Becky ignored Kezar's last comment and walked towards the door.
“Nay, Thya, we are compelled to remain in the Tora We cannot depart unaccompanied.”
“Am I your princess?”
“With certainty, only—”
“Then I command we leave – now.”
Kezar curtsied and ran ahead to open the door.
Becky made a mental note to make an appointment with her hairdresser when she woke up. Silver highlights and hair extensions would suit her, and she would certainly get noticed around town.
Becky stopped, stunned by the view in front of her.
Her lungs filled with the scent of flowers and wonderful perfumes, and the air smelt so sweet and pure. She stared in amazement at the magnificent sky. The silver-and-blue cloudless sky and suns – or were they moons? – two of them, one full and one crescent-shaped.
She was in a forest, that much was apparent. Tall, dark trees lined the open path, only they were no ordinary trees. Each thick trunk had a small wooden door painted in bright colours on it. Most of them were closed. However, Becky saw one that was ajar and glimpsed a set of wooden steps that must surely wind inside the trunk, as though they had been carved out of the tree itself. Colourful flowers and plants bloomed around the tree. Each small garden looked well kept, as if dearly loved and tended to.

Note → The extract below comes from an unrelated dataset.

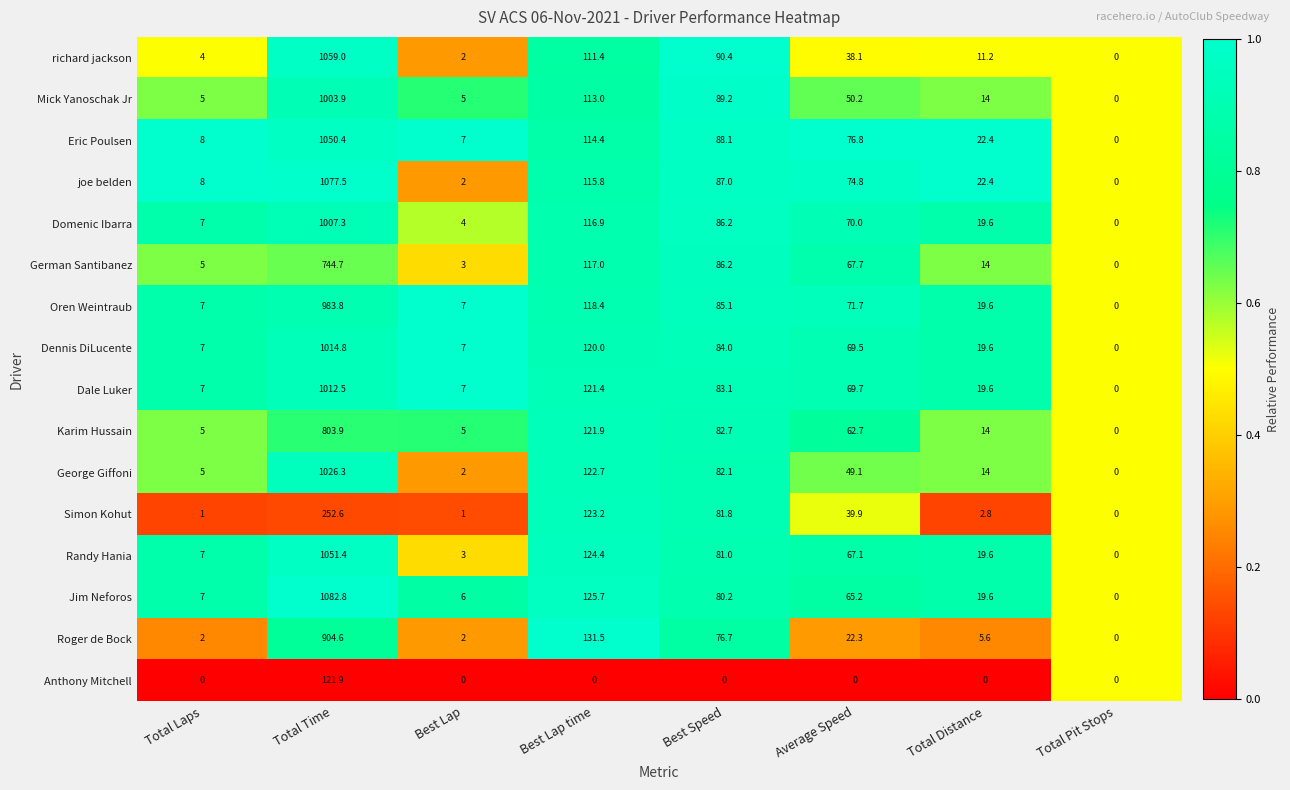

What is the total value across all series at Best Lap?

63.0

Becky finally stepped out of the Tora and found the ground to be soft. Like all Tsinians, she was barefooted. The forest floor was covered in wood chips and crisp, golden leaves that crunched as she walked on them. Becky gazed at her strange surroundings.

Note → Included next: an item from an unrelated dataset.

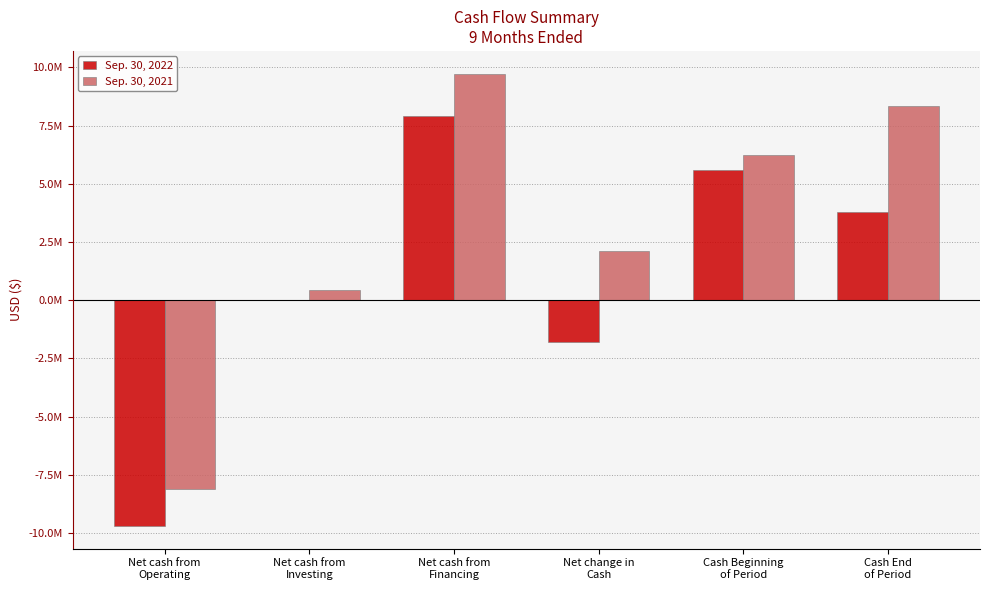

Read the Sep. 30, 2021 value at Net cash from
Investing.

454307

To her immediate left, she saw two strangely shaped grey buildings. They looked as if they could have been made out of clay. To her right was another, but it was much larger than the other one. The rest of the forest looked absent of buildings. The routes to the buildings were clearly defined by a well-trodden path. Apart from the obvious tracks, the remaining forest was rural and wild, just as nature intended. Without another thought, Becky headed in the direction of the two buildings.